◆ Anweisung 1
Als was entpuppt sich die Welt laut dem Textauszug über Seinsrelationen?
◆ Anweisung 2
Erläutern Sie anhand des Textauszugs über Seinsrelationen, weshalb die Seinsrelation Voraussetzung dafür ist, dass dem Menschen Welt und Lebenswirklichkeit in ihrer Seinswahrheit erfahrbar werden.

Nun können aber _idem _(als Dasselbe) und _non-idem _nur dann bestimmt werden, wenn sie in irgendeiner Art aufeinander bezogen sind. Die erste grundlegende Relation ist damit eine ontologische, das heißt die Dinge stehen zueinander in unendlich vielen Seinsrelationen. Welt als Ausdruck der von Gott geschaffenen unendlichen Vielheit, entpuppt sich damit als multifunktionales Relationsgefüge. Simultan zeigt sich aber, dass aufgrund ihrer Partizipation an Andersheit (die _per definitionem _ebenfalls wesentlich das Sein von Welt bestimmt) Nicht-Selbes und Selbes in einer Ähnlichkeitsrelation [11] miteinander verbunden sind, die genauer als eine ontologische Ähnlichkeitsrelation bestimmt werden kann.
Die Seinsrelation ist demzufolge Voraussetzung dafür, dass dem Menschen als seiendem Subjekt Welt und Lebenswirklichkeit in ihrer Seinswahrheit, ihrer quidditas, erfahrbar werden, da sich so alles auf einen Ursprung zurückführen lässt.

◆ Gezeigte Zeilen

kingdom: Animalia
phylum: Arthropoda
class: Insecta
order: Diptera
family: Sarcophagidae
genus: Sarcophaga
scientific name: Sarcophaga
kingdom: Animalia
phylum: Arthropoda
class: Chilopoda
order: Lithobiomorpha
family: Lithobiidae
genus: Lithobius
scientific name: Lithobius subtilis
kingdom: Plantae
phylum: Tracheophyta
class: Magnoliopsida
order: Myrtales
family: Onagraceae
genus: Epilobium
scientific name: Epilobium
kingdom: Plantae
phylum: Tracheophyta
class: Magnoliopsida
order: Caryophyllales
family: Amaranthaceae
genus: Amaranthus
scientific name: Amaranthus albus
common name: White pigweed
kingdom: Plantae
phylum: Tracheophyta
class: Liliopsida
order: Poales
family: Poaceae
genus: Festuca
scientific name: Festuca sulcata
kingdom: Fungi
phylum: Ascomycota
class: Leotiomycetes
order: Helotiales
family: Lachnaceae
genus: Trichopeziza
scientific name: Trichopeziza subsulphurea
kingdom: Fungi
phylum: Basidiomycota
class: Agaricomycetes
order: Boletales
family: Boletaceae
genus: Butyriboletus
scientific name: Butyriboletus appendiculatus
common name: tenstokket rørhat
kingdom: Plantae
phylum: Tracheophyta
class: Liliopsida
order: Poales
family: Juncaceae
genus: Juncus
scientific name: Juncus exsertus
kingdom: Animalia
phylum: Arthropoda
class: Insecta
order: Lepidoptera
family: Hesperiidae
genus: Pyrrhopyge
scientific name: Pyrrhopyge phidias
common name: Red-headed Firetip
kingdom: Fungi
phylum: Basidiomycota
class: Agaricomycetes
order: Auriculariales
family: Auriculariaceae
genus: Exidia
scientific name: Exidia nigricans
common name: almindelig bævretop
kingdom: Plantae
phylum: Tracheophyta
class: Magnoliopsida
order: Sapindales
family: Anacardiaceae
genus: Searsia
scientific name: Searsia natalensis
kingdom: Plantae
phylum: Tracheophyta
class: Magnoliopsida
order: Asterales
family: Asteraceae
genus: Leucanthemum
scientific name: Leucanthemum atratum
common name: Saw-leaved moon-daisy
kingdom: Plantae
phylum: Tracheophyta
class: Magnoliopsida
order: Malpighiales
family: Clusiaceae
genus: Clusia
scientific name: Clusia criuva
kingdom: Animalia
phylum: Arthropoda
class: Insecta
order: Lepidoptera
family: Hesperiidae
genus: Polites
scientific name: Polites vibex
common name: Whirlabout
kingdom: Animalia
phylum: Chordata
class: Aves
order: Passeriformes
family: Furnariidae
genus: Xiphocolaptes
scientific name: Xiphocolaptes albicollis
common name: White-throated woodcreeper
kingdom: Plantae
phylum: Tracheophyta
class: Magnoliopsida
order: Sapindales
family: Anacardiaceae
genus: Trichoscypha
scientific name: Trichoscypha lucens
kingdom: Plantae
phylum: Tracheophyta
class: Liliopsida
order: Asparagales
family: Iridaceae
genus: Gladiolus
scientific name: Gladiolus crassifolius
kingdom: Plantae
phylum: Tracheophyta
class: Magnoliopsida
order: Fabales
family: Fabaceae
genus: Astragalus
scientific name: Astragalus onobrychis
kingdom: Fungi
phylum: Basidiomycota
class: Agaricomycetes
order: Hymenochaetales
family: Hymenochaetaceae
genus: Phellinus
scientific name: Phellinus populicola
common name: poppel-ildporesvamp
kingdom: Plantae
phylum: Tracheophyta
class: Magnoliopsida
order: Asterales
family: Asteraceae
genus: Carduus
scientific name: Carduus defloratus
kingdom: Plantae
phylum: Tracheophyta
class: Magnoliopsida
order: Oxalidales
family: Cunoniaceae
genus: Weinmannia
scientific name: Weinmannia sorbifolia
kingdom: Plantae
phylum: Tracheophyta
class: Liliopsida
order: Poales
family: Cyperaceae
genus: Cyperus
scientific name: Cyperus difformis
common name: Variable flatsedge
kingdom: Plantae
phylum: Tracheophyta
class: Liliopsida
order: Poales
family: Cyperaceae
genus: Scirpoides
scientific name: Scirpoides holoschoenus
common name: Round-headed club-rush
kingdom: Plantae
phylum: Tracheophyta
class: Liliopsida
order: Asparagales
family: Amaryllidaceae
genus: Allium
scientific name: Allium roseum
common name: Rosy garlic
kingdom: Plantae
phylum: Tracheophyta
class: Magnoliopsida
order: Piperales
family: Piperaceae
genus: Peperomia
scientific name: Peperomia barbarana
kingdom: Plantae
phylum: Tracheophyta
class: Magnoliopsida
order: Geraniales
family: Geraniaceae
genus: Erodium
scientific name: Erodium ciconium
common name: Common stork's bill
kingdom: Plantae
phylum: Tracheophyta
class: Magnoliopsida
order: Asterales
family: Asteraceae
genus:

◆ Erwartete Antwort 1
Als multifunktionales Relationsgefüge.

◆ Erwartete Antwort 2
Die Seinsrelation ist diese Voraussetzung, weil sich durch sie alles auf einen Ursprung zurückführen lässt. Dadurch werden dem Menschen als seiendem Subjekt Welt und Lebenswirklichkeit in ihrer Seinswahrheit, ihrer quidditas, erfahrbar.